* TASK DATA
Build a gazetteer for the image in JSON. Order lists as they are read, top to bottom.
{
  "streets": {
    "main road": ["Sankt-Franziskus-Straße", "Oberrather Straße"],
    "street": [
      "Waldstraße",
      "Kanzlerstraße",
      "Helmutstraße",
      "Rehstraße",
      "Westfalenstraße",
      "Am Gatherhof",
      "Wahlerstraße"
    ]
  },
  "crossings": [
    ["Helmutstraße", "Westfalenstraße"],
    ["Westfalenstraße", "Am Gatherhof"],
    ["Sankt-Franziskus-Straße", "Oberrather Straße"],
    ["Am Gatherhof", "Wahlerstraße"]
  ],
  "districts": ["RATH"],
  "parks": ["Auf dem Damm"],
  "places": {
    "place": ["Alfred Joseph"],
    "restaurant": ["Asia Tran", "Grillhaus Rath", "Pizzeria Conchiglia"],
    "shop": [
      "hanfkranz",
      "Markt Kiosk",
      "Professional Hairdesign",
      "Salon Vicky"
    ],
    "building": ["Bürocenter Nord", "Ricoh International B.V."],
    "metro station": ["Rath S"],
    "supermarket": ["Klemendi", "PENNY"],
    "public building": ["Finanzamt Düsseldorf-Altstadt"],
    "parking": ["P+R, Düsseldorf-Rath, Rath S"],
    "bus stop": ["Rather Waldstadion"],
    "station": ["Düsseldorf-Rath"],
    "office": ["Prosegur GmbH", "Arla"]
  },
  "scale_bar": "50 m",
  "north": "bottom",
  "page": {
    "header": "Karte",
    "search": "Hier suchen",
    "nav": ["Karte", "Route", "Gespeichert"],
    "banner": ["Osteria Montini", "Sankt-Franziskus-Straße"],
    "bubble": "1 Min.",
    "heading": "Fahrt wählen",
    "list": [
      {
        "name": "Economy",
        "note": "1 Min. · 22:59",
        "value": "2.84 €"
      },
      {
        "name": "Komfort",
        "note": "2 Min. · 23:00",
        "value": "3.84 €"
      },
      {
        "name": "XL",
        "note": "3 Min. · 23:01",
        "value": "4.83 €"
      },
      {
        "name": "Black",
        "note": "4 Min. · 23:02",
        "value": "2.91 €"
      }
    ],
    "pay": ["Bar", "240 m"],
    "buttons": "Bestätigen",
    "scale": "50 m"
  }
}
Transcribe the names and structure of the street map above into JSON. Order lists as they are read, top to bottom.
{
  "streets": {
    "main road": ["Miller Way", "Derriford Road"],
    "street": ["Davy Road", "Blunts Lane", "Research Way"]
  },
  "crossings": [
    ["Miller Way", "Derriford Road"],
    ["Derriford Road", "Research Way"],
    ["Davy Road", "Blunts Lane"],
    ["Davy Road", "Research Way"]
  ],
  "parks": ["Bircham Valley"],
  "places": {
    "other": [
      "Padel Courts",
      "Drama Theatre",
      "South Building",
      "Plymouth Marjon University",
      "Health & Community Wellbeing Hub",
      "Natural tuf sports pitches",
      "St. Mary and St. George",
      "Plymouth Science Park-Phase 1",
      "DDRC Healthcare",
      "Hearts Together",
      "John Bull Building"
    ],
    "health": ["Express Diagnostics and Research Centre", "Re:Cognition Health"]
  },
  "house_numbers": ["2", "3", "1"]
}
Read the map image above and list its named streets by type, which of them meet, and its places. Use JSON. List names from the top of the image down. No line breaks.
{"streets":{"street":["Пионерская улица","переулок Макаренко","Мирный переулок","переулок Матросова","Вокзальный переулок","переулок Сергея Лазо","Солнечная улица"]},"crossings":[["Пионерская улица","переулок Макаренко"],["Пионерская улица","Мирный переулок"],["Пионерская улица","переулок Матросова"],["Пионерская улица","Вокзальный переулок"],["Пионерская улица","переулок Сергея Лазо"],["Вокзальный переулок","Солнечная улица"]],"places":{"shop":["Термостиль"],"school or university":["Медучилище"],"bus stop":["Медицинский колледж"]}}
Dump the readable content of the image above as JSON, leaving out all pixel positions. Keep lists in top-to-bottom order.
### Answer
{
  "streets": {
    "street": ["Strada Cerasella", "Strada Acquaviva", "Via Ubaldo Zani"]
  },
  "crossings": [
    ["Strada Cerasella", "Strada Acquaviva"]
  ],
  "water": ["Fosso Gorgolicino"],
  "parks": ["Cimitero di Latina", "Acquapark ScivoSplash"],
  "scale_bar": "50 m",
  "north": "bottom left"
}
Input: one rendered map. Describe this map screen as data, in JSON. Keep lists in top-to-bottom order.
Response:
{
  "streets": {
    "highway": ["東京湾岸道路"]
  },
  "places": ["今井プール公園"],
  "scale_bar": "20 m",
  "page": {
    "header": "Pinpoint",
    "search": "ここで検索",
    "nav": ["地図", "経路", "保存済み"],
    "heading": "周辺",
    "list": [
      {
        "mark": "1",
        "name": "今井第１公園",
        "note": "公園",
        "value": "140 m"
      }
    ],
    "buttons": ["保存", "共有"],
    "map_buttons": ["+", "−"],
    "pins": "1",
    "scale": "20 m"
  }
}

* EXERCISE PROMPT
What is needed here is an exact copy of every record.

* OUTPUT FOR THIS TASK
Build a gazetteer for the image in JSON. Order lists as they are read, top to bottom.
{
  "streets": {
    "main road": ["Sankt-Franziskus-Straße", "Oberrather Straße"],
    "street": [
      "Waldstraße",
      "Kanzlerstraße",
      "Helmutstraße",
      "Rehstraße",
      "Westfalenstraße",
      "Am Gatherhof",
      "Wahlerstraße"
    ]
  },
  "crossings": [
    ["Helmutstraße", "Westfalenstraße"],
    ["Westfalenstraße", "Am Gatherhof"],
    ["Sankt-Franziskus-Straße", "Oberrather Straße"],
    ["Am Gatherhof", "Wahlerstraße"]
  ],
  "districts": ["RATH"],
  "parks": ["Auf dem Damm"],
  "places": {
    "place": ["Alfred Joseph"],
    "restaurant": ["Asia Tran", "Grillhaus Rath", "Pizzeria Conchiglia"],
    "shop": [
      "hanfkranz",
      "Markt Kiosk",
      "Professional Hairdesign",
      "Salon Vicky"
    ],
    "building": ["Bürocenter Nord", "Ricoh International B.V."],
    "metro station": ["Rath S"],
    "supermarket": ["Klemendi", "PENNY"],
    "public building": ["Finanzamt Düsseldorf-Altstadt"],
    "parking": ["P+R, Düsseldorf-Rath, Rath S"],
    "bus stop": ["Rather Waldstadion"],
    "station": ["Düsseldorf-Rath"],
    "office": ["Prosegur GmbH", "Arla"]
  },
  "scale_bar": "50 m",
  "north": "bottom",
  "page": {
    "header": "Karte",
    "search": "Hier suchen",
    "nav": ["Karte", "Route", "Gespeichert"],
    "banner": ["Osteria Montini", "Sankt-Franziskus-Straße"],
    "bubble": "1 Min.",
    "heading": "Fahrt wählen",
    "list": [
      {
        "name": "Economy",
        "note": "1 Min. · 22:59",
        "value": "2.84 €"
      },
      {
        "name": "Komfort",
        "note": "2 Min. · 23:00",
        "value": "3.84 €"
      },
      {
        "name": "XL",
        "note": "3 Min. · 23:01",
        "value": "4.83 €"
      },
      {
        "name": "Black",
        "note": "4 Min. · 23:02",
        "value": "2.91 €"
      }
    ],
    "pay": ["Bar", "240 m"],
    "buttons": "Bestätigen",
    "scale": "50 m"
  }
}
Transcribe the names and structure of the street map above into JSON. Order lists as they are read, top to bottom.
{
  "streets": {
    "main road": ["Miller Way", "Derriford Road"],
    "street": ["Davy Road", "Blunts Lane", "Research Way"]
  },
  "crossings": [
    ["Miller Way", "Derriford Road"],
    ["Derriford Road", "Research Way"],
    ["Davy Road", "Blunts Lane"],
    ["Davy Road", "Research Way"]
  ],
  "parks": ["Bircham Valley"],
  "places": {
    "other": [
      "Padel Courts",
      "Drama Theatre",
      "South Building",
      "Plymouth Marjon University",
      "Health & Community Wellbeing Hub",
      "Natural tuf sports pitches",
      "St. Mary and St. George",
      "Plymouth Science Park-Phase 1",
      "DDRC Healthcare",
      "Hearts Together",
      "John Bull Building"
    ],
    "health": ["Express Diagnostics and Research Centre", "Re:Cognition Health"]
  },
  "house_numbers": ["2", "3", "1"]
}
Read the map image above and list its named streets by type, which of them meet, and its places. Use JSON. List names from the top of the image down. No line breaks.
{"streets":{"street":["Пионерская улица","переулок Макаренко","Мирный переулок","переулок Матросова","Вокзальный переулок","переулок Сергея Лазо","Солнечная улица"]},"crossings":[["Пионерская улица","переулок Макаренко"],["Пионерская улица","Мирный переулок"],["Пионерская улица","переулок Матросова"],["Пионерская улица","Вокзальный переулок"],["Пионерская улица","переулок Сергея Лазо"],["Вокзальный переулок","Солнечная улица"]],"places":{"shop":["Термостиль"],"school or university":["Медучилище"],"bus stop":["Медицинский колледж"]}}
Dump the readable content of the image above as JSON, leaving out all pixel positions. Keep lists in top-to-bottom order.
### Answer
{
  "streets": {
    "street": ["Strada Cerasella", "Strada Acquaviva", "Via Ubaldo Zani"]
  },
  "crossings": [
    ["Strada Cerasella", "Strada Acquaviva"]
  ],
  "water": ["Fosso Gorgolicino"],
  "parks": ["Cimitero di Latina", "Acquapark ScivoSplash"],
  "scale_bar": "50 m",
  "north": "bottom left"
}
Input: one rendered map. Describe this map screen as data, in JSON. Keep lists in top-to-bottom order.
Response:
{
  "streets": {
    "highway": ["東京湾岸道路"]
  },
  "places": ["今井プール公園"],
  "scale_bar": "20 m",
  "page": {
    "header": "Pinpoint",
    "search": "ここで検索",
    "nav": ["地図", "経路", "保存済み"],
    "heading": "周辺",
    "list": [
      {
        "mark": "1",
        "name": "今井第１公園",
        "note": "公園",
        "value": "140 m"
      }
    ],
    "buttons": ["保存", "共有"],
    "map_buttons": ["+", "−"],
    "pins": "1",
    "scale": "20 m"
  }
}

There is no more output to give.